When it comes to functionality, these platforms can encompass many of the technology sets I’ve already mentioned. Or, they can be the technology that pulls all of the other components together into a comprehensive decentralised trial format.
It’s thanks to these technologies that companies were able to complete trials and develop a vaccine so quickly. In the words of Medable CEO Dr Michelle Longmire:
“We know now that when patients are able to access a clinical trial online, using telemedicine and remote consent, most clinical trials will enrol three times faster. That’s an incredible data point that we didn’t know before COVID-19.”
More than most industries, the eClinical sector has been thrust into the spotlight and tested over the last 18 months and, from the conversations that I’ve had with many in the space, has passed with flying colours.

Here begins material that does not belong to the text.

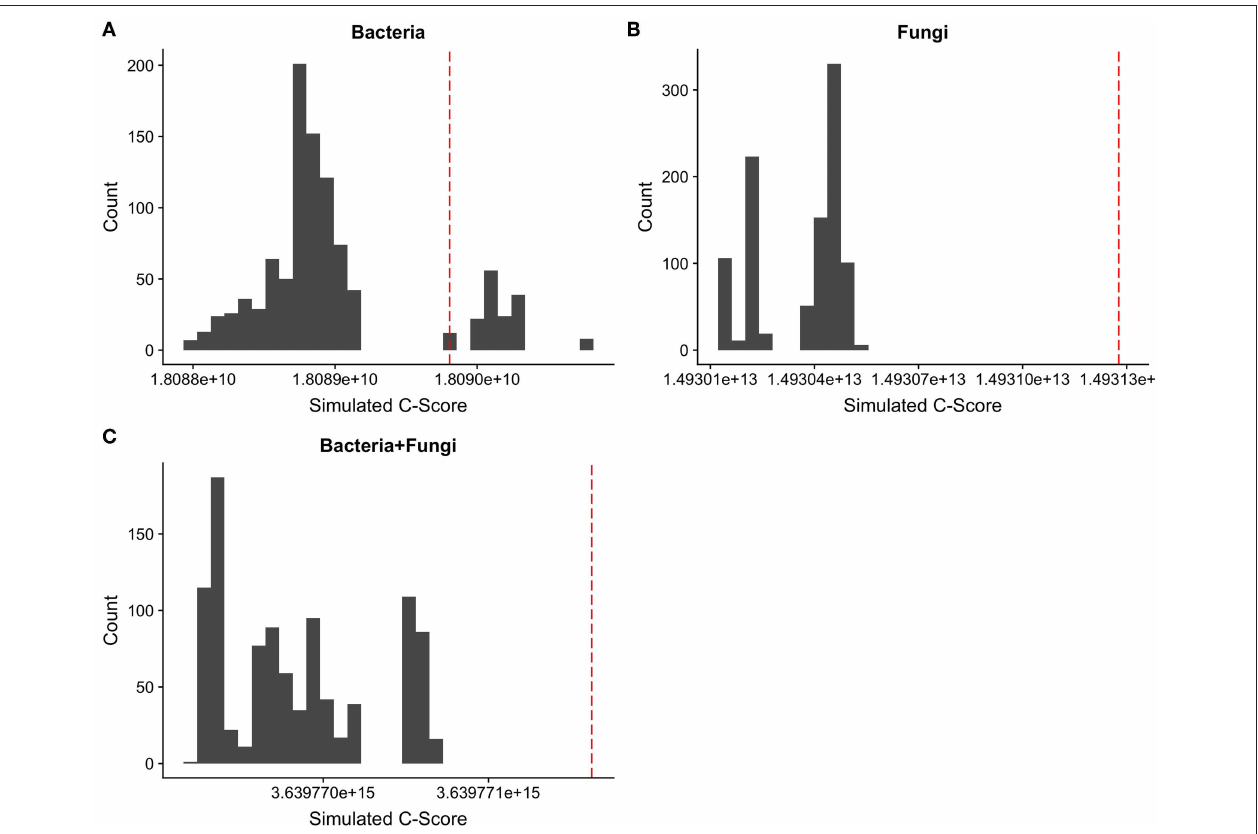
FIGURE 4 | Distribution of c-scores for 1,000 random permutations of (A) bacterial, (B) fungal, and (C) combined OTU datasets. The red line indicates the observed c-score for each OTU community. An overlap of the observed c-score with permutated c-score indicates no difference of c-score from that generated at random, whilst an observed c-score much higher than the permutated data indicates significant segregation effects between OTUs and thus potential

Ultimately these technologies and platforms will only become more critical to the trials of the future. But whilst they all point in the direction of DCTs its important to remember that DCTs are not the holy grail, as with anything in life there will be resistance, meaning hybrid clinical trials will also be an integral part of the future of clinical research.
As John Reites, CEO of THREAD Research described back in 2018, “this is a journey not a destination that we drive to tomorrow”... “I think that every healthcare leader today sees that the technology landscape is helping us to move healthcare to more remote and virtual models.”
And John was right in 2018, many more healthcare leaders are seeing the benefits, none more so than Craig Lipset who has championed DCTs for years and who recently founded the Decentralised Clinical Trial Alliance (DTRA) which is bringing unity to the industry like never before.
So the question is, with the speed at which COVID-19 has been combatted using tech, why would we ever go back?